- **Trecho da fonte**:
1. A Inafastabilidade da Jurisdição Ambiental (art. 5º, XXXV, c.c. art. 225, CF/88).
O Estado tomou para si a feitura das leis, e sobremaneira, os julgamentos dos conflitos existentes entre aqueles pertencentes ao seu território. Assim, a função jurisdição é, peremptoriamente, exclusividade estatal, excetuando-se casos em que o Estado permite a transição de direitos. Nesse sentido é o magistério de Enrico Tullio Liebman (2003, p.23), esclarecendo a criação de normas, isto é, “(…) mediante a atividade legislativa, o Estado define a ordem jurídica criando normas organizacionais e de conduta, gerais e abstratas, que devem incidir sobre as situações e as relações jurídicas que derivam da convivência em sociedade”.
Emanada de comando constitucional, a inafastabilidade da prestação jurisdicional é cláusula pétrea (art. 5º, XXXV, CF), e que, portanto não pode ser revogada ou modificada se não pelo poder constituinte.
Decorre do conceito que o direito de ação nada mais é do que a possibilidade da pessoa de adentrar ao Poder Judiciário, com a perspectiva de ver solucionado seu interesse, que é resistido por outrem, isto é, uma lide. Como bem leciona Nelson Nery Junior (2004, p. 130) “o comando constitucional atinge a todos indistintamente, vale dizer, não pode o legislador e ninguém mais impedir que o jurisdicionado vá a juízo deduzir pretensão”.
Em outras palavras, a prestação jurisdicional é fator primordial à consecução do Estado Constitucional de Direito, pois “o Estado, como garantidor da paz social, avocou para si a solução monopolizada dos conflitos intersubjetivos pela transgressão à ordem jurídica, limitando o âmbito da autotutela” (FUX, 2001, p. 41).
Não basta, pois, que o Estado preste a jurisdição, mas que este a preste juridicamente adequada, ou seja, “pelo princípio constitucional do direito de ação, todos têm o direito de obter do Poder Judiciário a tutela jurisdicional adequada. Não é suficiente o direito à tutela jurisdicional. É preciso que essa tutela seja a adequada, sem o que estaria vazio de sentido o princípio” (NERY JR, op. cit., p. 132).
Portanto, o direito de ação somente se encontra consagrado se dele resultar da adequada prestação jurisdicional propiciada pelo Estado, pois se do contrário acontecer os direitos materiais – metaindividuais – estarão à mercê de letras vagas num diploma sem efeitos práticos. Em síntese, logra-se pelo princípio da inafastabilidade da prestação jurisdicional o juiz não pode subtrair-se da função julgadora, ou seja, de apreciar e julgar qualquer caso quedante pertencente ao seu mister, demonstrada pela expressão francesa non liquet.

- **Entradas fornecidas**:
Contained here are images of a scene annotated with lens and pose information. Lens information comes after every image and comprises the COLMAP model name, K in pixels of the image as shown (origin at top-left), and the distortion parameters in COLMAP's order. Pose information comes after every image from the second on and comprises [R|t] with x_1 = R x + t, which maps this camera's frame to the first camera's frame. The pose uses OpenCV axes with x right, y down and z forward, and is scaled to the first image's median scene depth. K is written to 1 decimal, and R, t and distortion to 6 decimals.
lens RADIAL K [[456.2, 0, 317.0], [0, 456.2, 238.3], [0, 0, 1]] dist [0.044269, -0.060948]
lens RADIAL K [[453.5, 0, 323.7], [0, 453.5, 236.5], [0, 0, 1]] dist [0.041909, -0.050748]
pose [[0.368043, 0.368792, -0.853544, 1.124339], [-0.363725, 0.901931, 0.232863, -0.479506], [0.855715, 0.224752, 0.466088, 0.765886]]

* * *

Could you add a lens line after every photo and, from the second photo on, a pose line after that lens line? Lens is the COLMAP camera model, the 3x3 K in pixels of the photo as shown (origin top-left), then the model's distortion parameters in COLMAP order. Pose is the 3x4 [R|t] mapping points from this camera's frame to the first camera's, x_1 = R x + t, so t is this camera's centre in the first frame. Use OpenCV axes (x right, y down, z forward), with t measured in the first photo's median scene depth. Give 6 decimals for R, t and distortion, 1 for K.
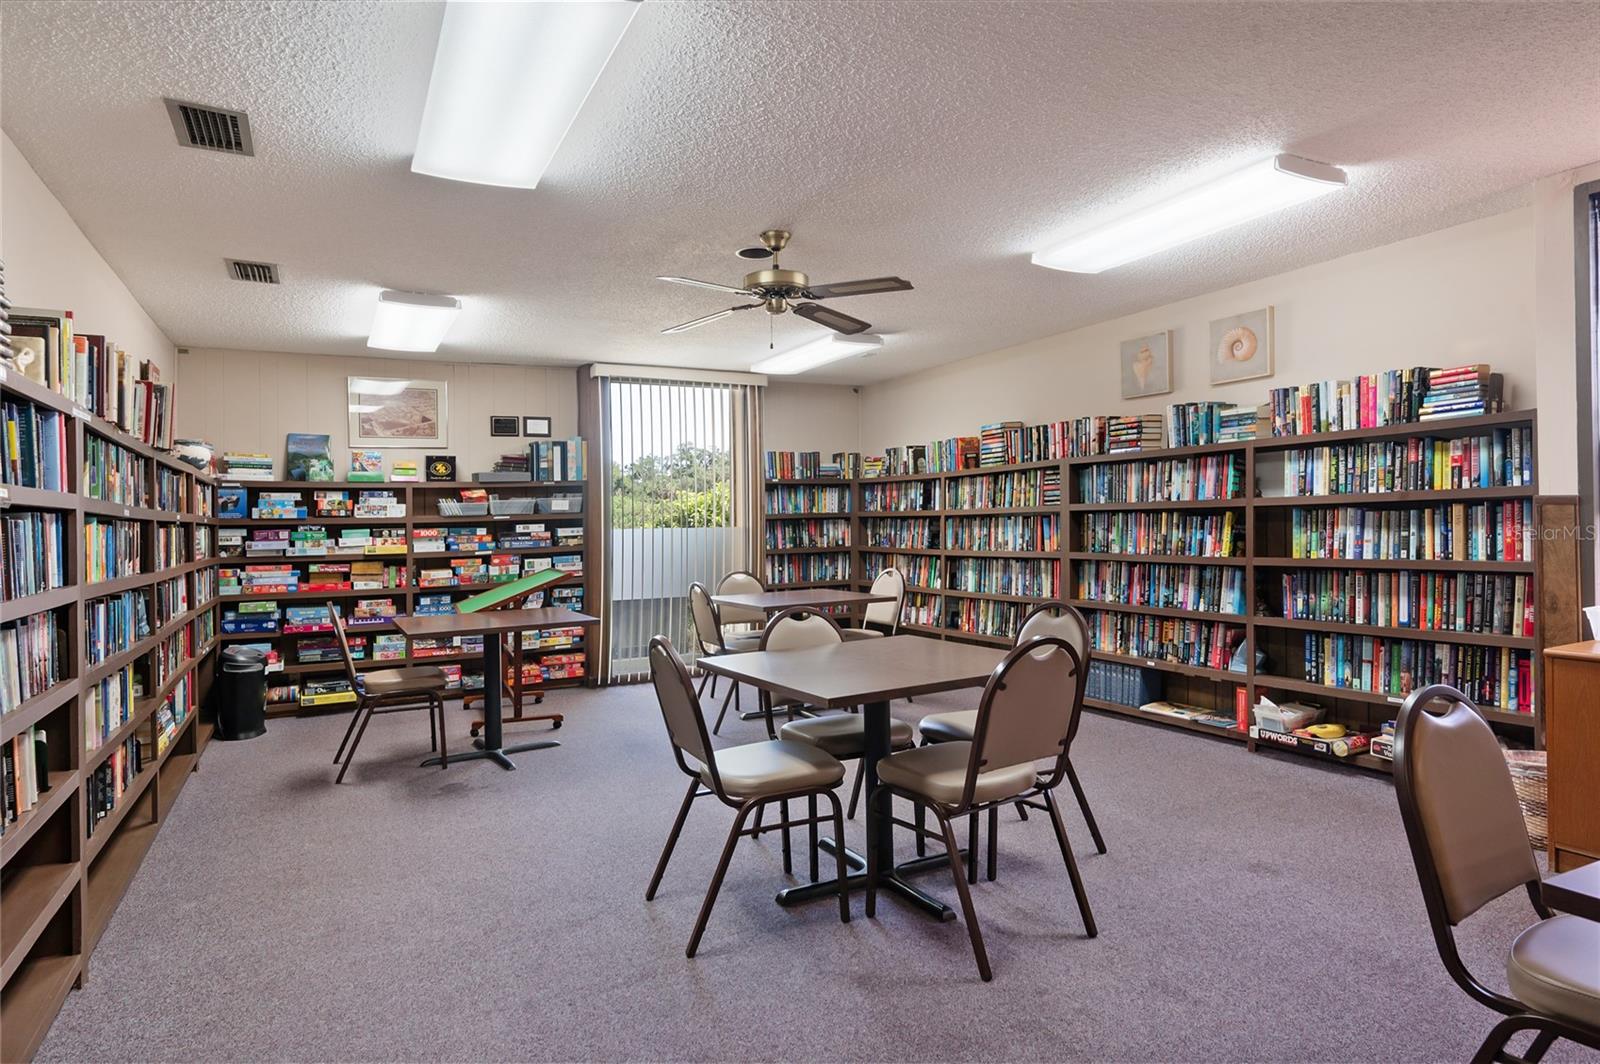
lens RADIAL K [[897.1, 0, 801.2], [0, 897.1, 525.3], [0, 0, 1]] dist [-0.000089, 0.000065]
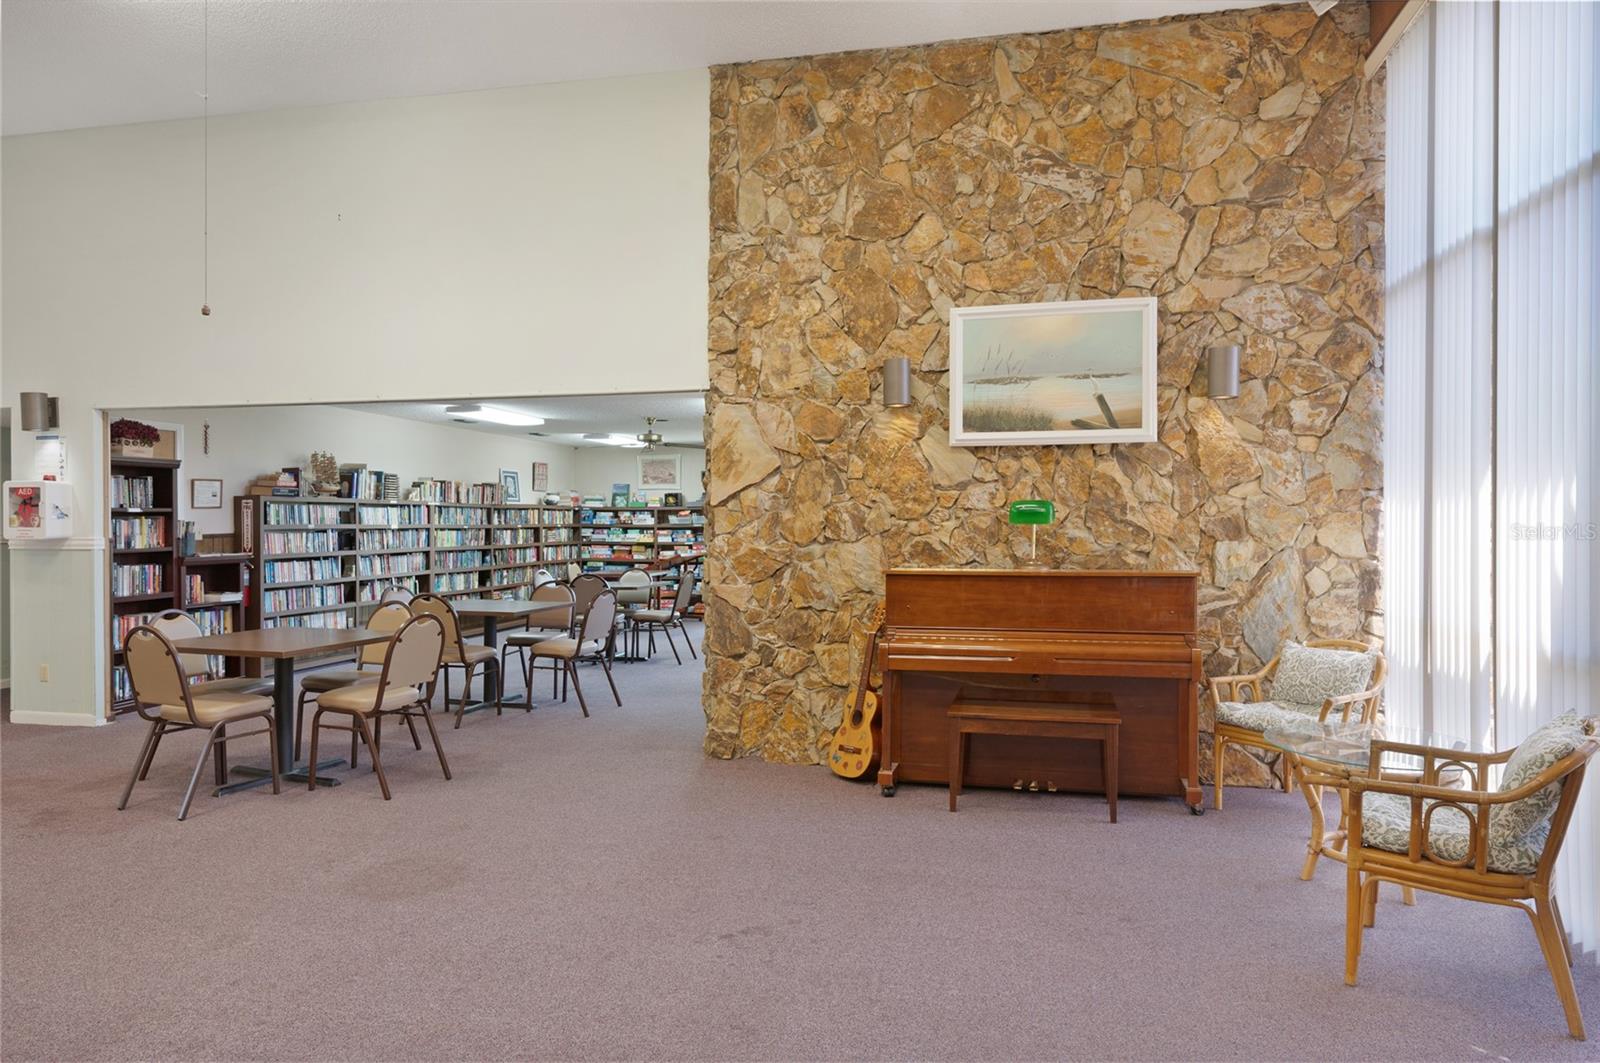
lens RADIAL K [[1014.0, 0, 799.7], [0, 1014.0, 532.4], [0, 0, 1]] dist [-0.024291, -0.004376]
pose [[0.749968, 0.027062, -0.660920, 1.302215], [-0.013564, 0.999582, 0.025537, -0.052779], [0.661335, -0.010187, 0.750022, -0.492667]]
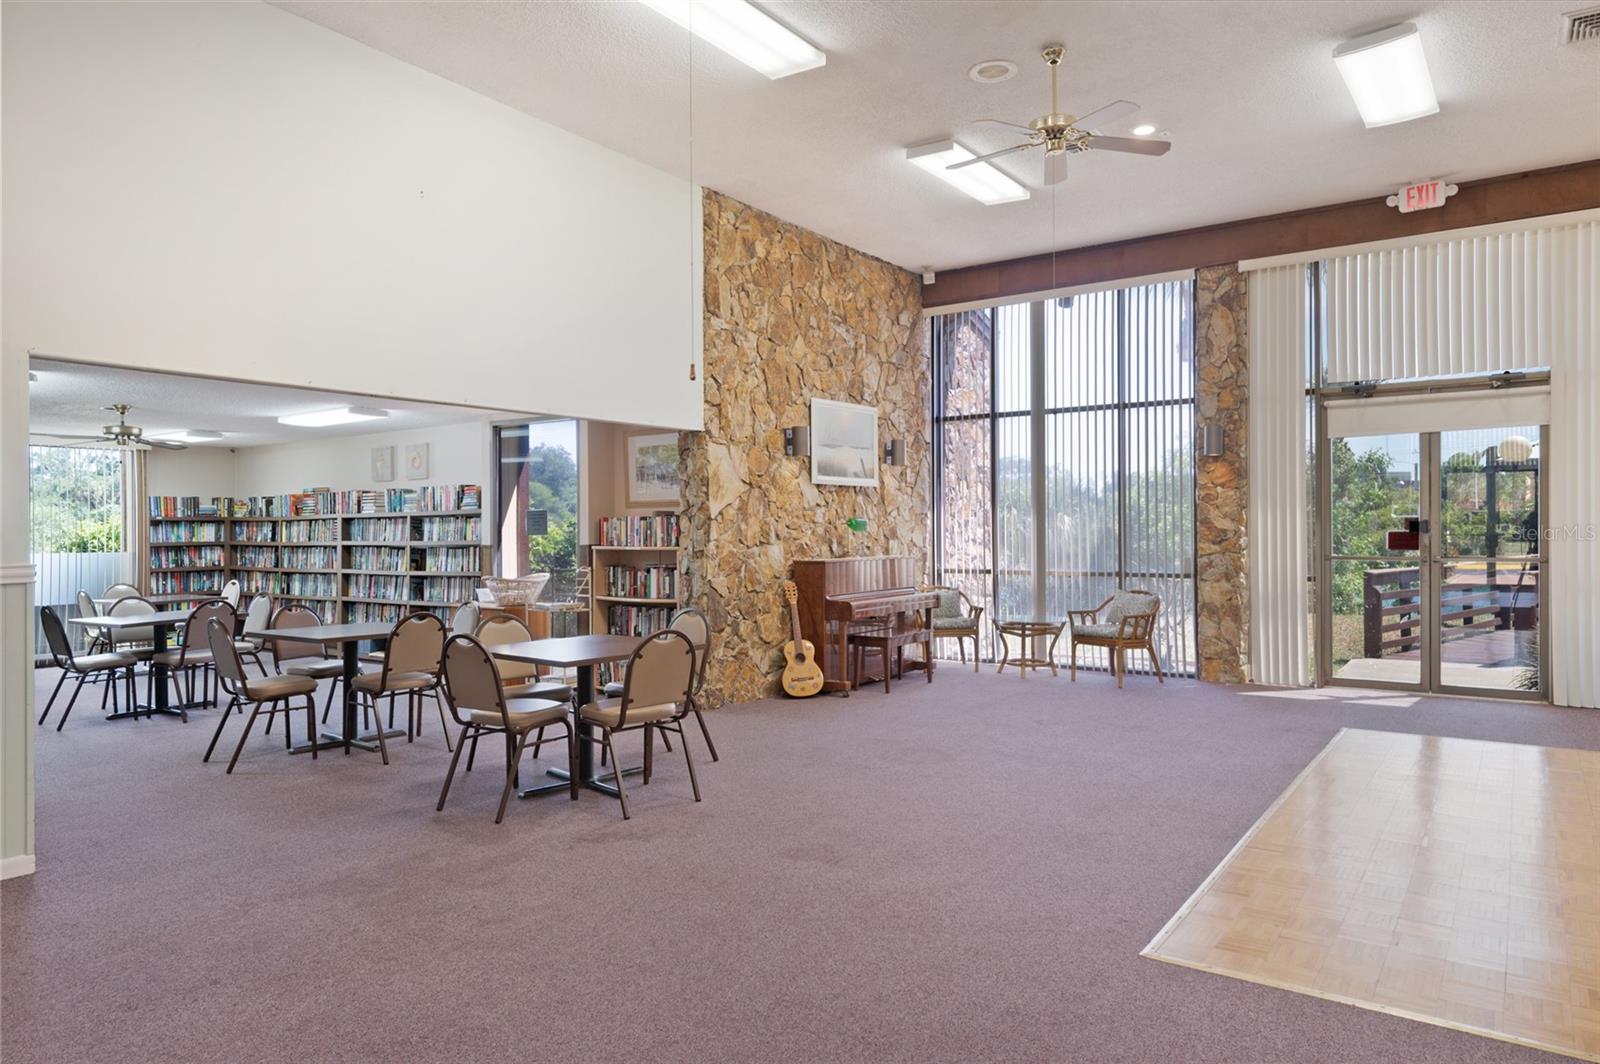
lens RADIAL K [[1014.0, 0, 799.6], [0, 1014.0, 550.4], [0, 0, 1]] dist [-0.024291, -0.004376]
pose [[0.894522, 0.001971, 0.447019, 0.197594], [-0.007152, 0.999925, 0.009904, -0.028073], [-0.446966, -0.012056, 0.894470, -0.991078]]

- **Tarefas do exercício**:
• a. No trecho sobre a inafastabilidade da jurisdição, reescreva de forma mais breve o parágrafo que começa com "O Estado tomou para si" e mantenha seus fatos principais.
• b. Liste todos os autores citados no trecho sobre a inafastabilidade da jurisdição, com o ano da obra indicado para cada um.

- **Soluções dos problemas**:
• a. O Estado assumiu a elaboração das leis e, sobretudo, o julgamento dos conflitos entre os que pertencem ao seu território. Por isso, a jurisdição é exclusividade estatal, exceto nos casos em que o Estado permite a transição de direitos. Segundo Enrico Tullio Liebman (2003, p. 23), é pela atividade legislativa que o Estado define a ordem jurídica. Ele o faz criando normas organizacionais e de conduta, gerais e abstratas, que incidem sobre as situações e relações jurídicas da convivência em sociedade.

• b.
- Enrico Tullio Liebman (2003)
- Nelson Nery Junior (2004)
- Fux (2001)